◆ INFORMATION SUPPLIED

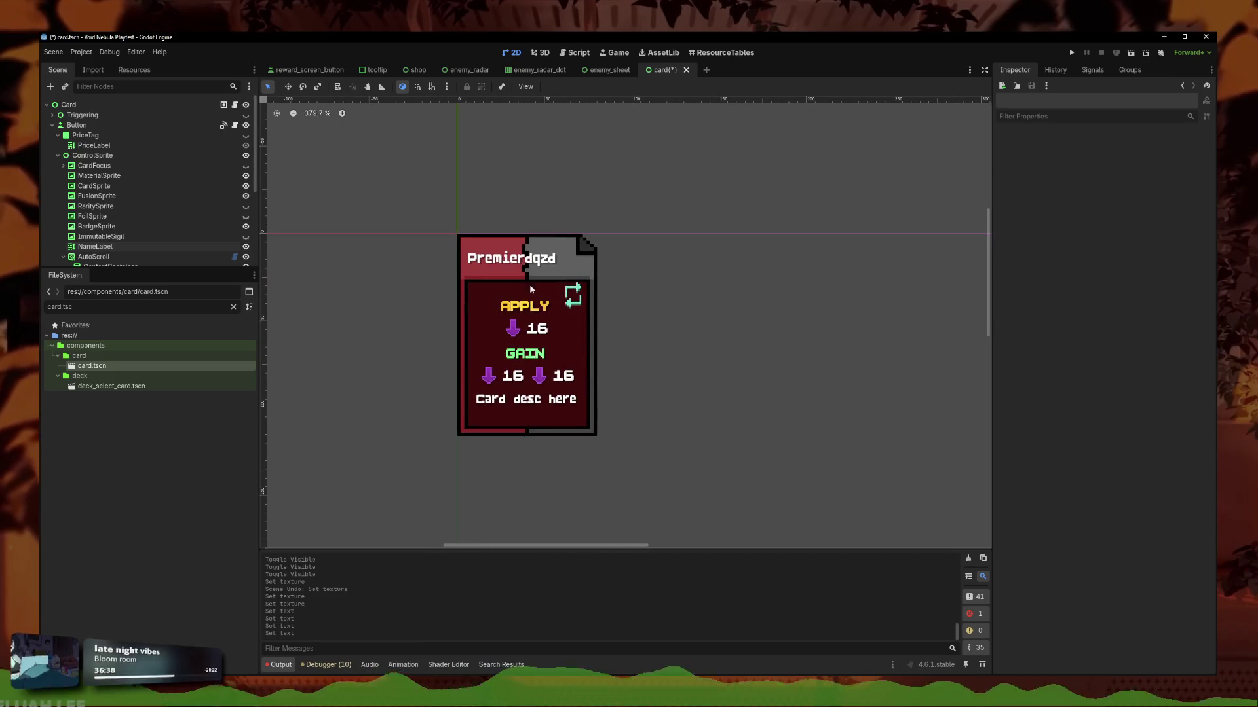
scroll(560, 321, "left", 2)
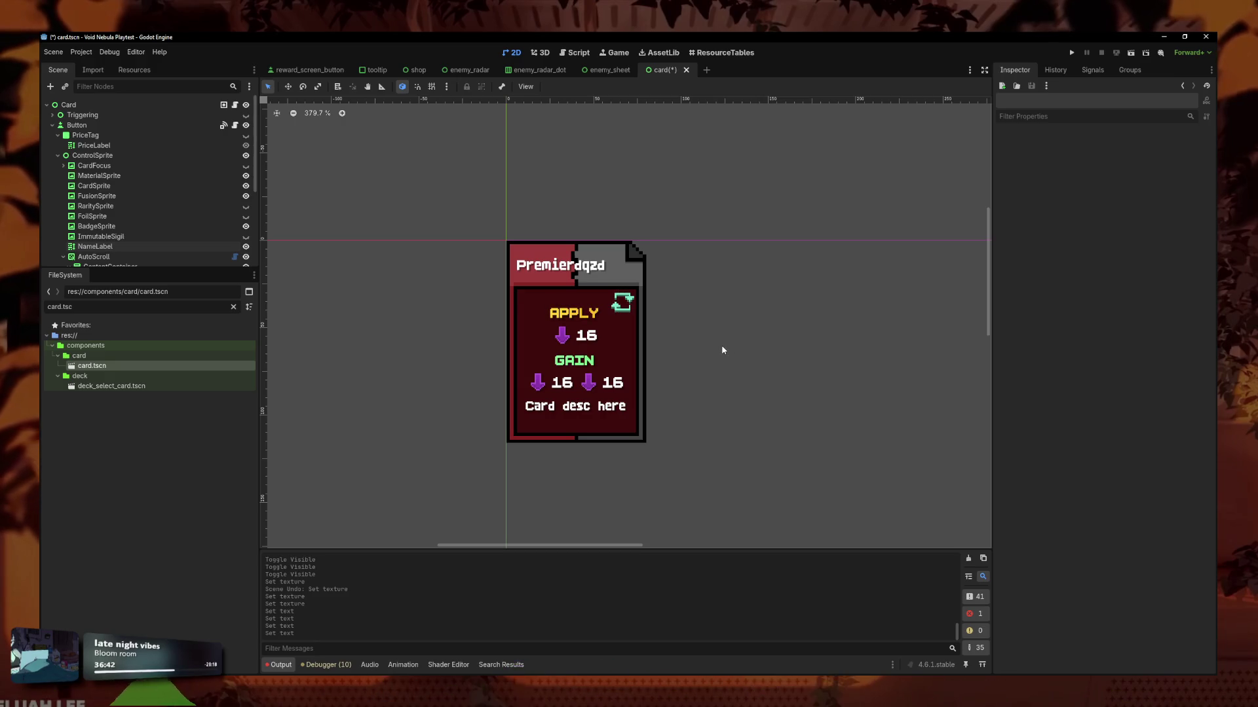
scroll(631, 330, "up", 3)
scroll(570, 386, "up", 15)
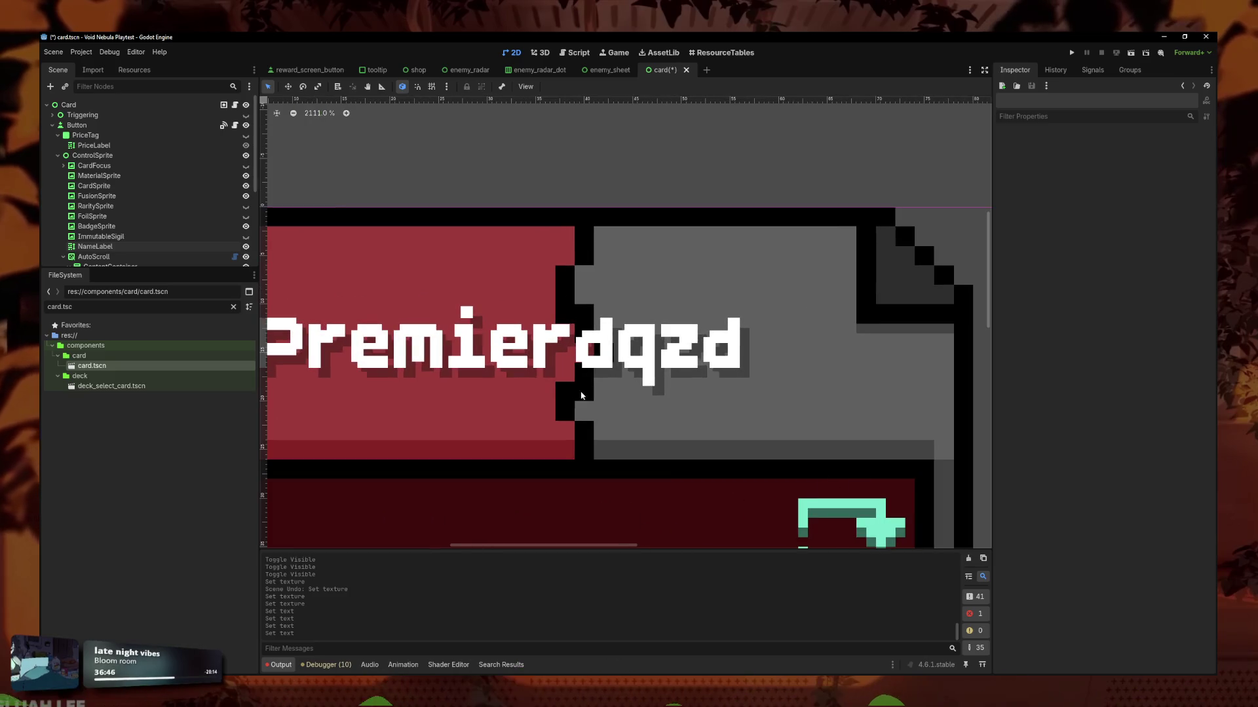
scroll(587, 442, "down", 18)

◆ WHAT TO DO
Retype all the data exactly, please, without pictures.

◆ EXERCISE RESULT
scroll(560, 321, "left", 2)
scroll(631, 330, "up", 3)
scroll(570, 386, "up", 15)
scroll(587, 442, "down", 18)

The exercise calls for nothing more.